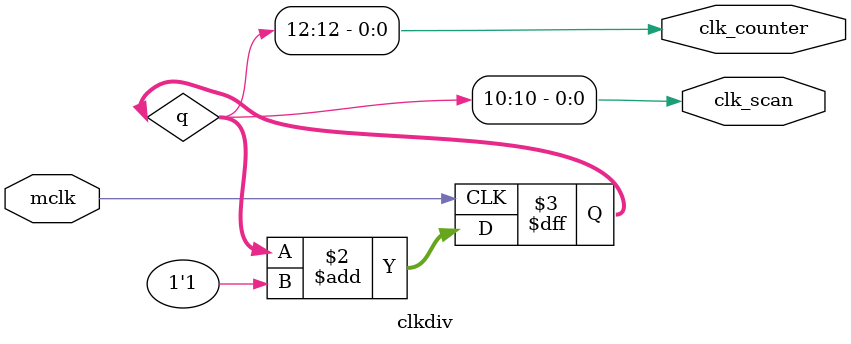
<source format=v>
module clkdiv(
    mclk,
    clk_counter,
    clk_scan
);

input mclk;

output clk_counter;
output clk_scan;

reg [26:0] q;

always @(posedge mclk)
begin
    q <= q + 1'b1;
end

assign clk_counter = q[12]; //10000Hz
assign clk_scan = q[10];

endmodule
</source>
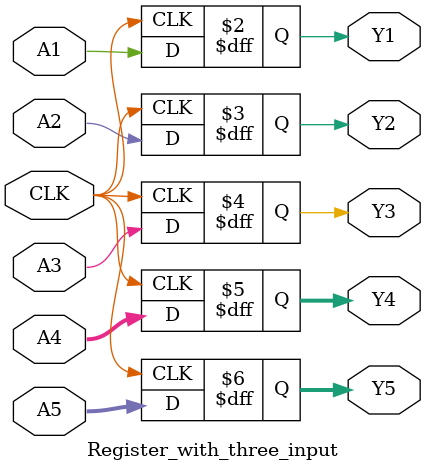
<source format=v>
`timescale 1ns / 1ps


module Register_with_three_input(
    input A1,
    input A2,
    input A3,
    input [4:0]A4,
    input [31:0]A5,
    input CLK,
    output reg Y1,
    output reg Y2,
    output reg Y3,
    output reg [4:0]Y4,
    output reg [31:0]Y5
    );
    always@(posedge CLK)
      begin
         Y1=A1;
         Y2=A2;
         Y3=A3;
         Y4=A4;
         Y5=A5;
      end
endmodule

</source>
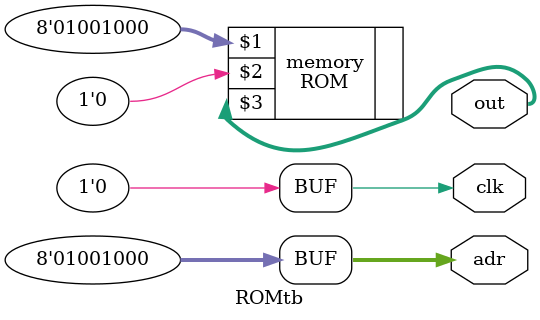
<source format=v>
module ROMtb (adr, clk, out);

	output reg [7:0] adr;
	output reg clk;
	output [31:0] out;
	
	ROM memory(adr, clk, out);
	
	initial begin
		clk <= 0;
		#5
		clk <= 1;
		#5
		clk <= 0;
		adr <= 8'h0;
		#5
		clk <= 1;
		#5
		clk <= 0;
		adr <= 8'h4;
		#5
		clk <= 1;
		#5
		clk <= 0;
		adr <= 8'h8;
		#5
		clk <= 1;
		#5
		clk <= 0;
		adr <= 8'hc;
		#5
		clk <= 1;
		#5
		clk <= 0;
		adr <= 8'h10;
		#5
		clk <= 1;
		#5
		clk <= 0;
		adr <= 8'h14;
		#5
		clk <= 1;
		#5
		clk <= 0;
		adr <= 8'h18;
		#5
		clk <= 1;
		#5
		clk <= 0;
		adr <= 8'h1c;
		#5
		clk <= 1;
		#5
		clk <= 0;
		adr <= 8'h20;
		#5
		clk <= 1;
		#5
		clk <= 0;
		adr <= 8'h24;
		#5
		clk <= 1;
		#5
		clk <= 0;
		adr <= 8'h28;
		#5
		clk <= 1;
		#5
		clk <= 0;
		adr <= 8'h2c;
		#5
		clk <= 1;
		#5
		clk <= 0;
		adr <= 8'h30;
		#5
		clk <= 1;
		#5
		clk <= 0;
		adr <= 8'h34;
		#5
		clk <= 1;
		#5
		clk <= 0;
		adr <= 8'h38;
		#5
		clk <= 1;
		#5
		clk <= 0;
		adr <= 8'h3c;
		#5
		clk <= 1;
		#5
		clk <= 0;
		adr <= 8'h40;
		#5
		clk <= 1;
		#5
		clk <= 0;
		adr <= 8'h44;
		#5
		clk <= 1;
		#5
		clk <= 0;
		adr <= 8'h48;
		#5
		clk <= 1;
		#5
		clk <= 0;
	end
endmodule

	

	
</source>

##############################

● Work order: Transcribe the whole listing above exactly and leave out the pictures.

● Your solution:
<source format=v>
module clkdiv(
    mclk,
    clk_counter,
    clk_scan
);

input mclk;

output clk_counter;
output clk_scan;

reg [26:0] q;

always @(posedge mclk)
begin
    q <= q + 1'b1;
end

assign clk_counter = q[12]; //10000Hz
assign clk_scan = q[10];

endmodule
</source>
<source format=v>
`timescale 1ns / 1ps


module Register_with_three_input(
    input A1,
    input A2,
    input A3,
    input [4:0]A4,
    input [31:0]A5,
    input CLK,
    output reg Y1,
    output reg Y2,
    output reg Y3,
    output reg [4:0]Y4,
    output reg [31:0]Y5
    );
    always@(posedge CLK)
      begin
         Y1=A1;
         Y2=A2;
         Y3=A3;
         Y4=A4;
         Y5=A5;
      end
endmodule

</source>
<source format=v>
module ROMtb (adr, clk, out);

	output reg [7:0] adr;
	output reg clk;
	output [31:0] out;
	
	ROM memory(adr, clk, out);
	
	initial begin
		clk <= 0;
		#5
		clk <= 1;
		#5
		clk <= 0;
		adr <= 8'h0;
		#5
		clk <= 1;
		#5
		clk <= 0;
		adr <= 8'h4;
		#5
		clk <= 1;
		#5
		clk <= 0;
		adr <= 8'h8;
		#5
		clk <= 1;
		#5
		clk <= 0;
		adr <= 8'hc;
		#5
		clk <= 1;
		#5
		clk <= 0;
		adr <= 8'h10;
		#5
		clk <= 1;
		#5
		clk <= 0;
		adr <= 8'h14;
		#5
		clk <= 1;
		#5
		clk <= 0;
		adr <= 8'h18;
		#5
		clk <= 1;
		#5
		clk <= 0;
		adr <= 8'h1c;
		#5
		clk <= 1;
		#5
		clk <= 0;
		adr <= 8'h20;
		#5
		clk <= 1;
		#5
		clk <= 0;
		adr <= 8'h24;
		#5
		clk <= 1;
		#5
		clk <= 0;
		adr <= 8'h28;
		#5
		clk <= 1;
		#5
		clk <= 0;
		adr <= 8'h2c;
		#5
		clk <= 1;
		#5
		clk <= 0;
		adr <= 8'h30;
		#5
		clk <= 1;
		#5
		clk <= 0;
		adr <= 8'h34;
		#5
		clk <= 1;
		#5
		clk <= 0;
		adr <= 8'h38;
		#5
		clk <= 1;
		#5
		clk <= 0;
		adr <= 8'h3c;
		#5
		clk <= 1;
		#5
		clk <= 0;
		adr <= 8'h40;
		#5
		clk <= 1;
		#5
		clk <= 0;
		adr <= 8'h44;
		#5
		clk <= 1;
		#5
		clk <= 0;
		adr <= 8'h48;
		#5
		clk <= 1;
		#5
		clk <= 0;
	end
endmodule

	

	
</source>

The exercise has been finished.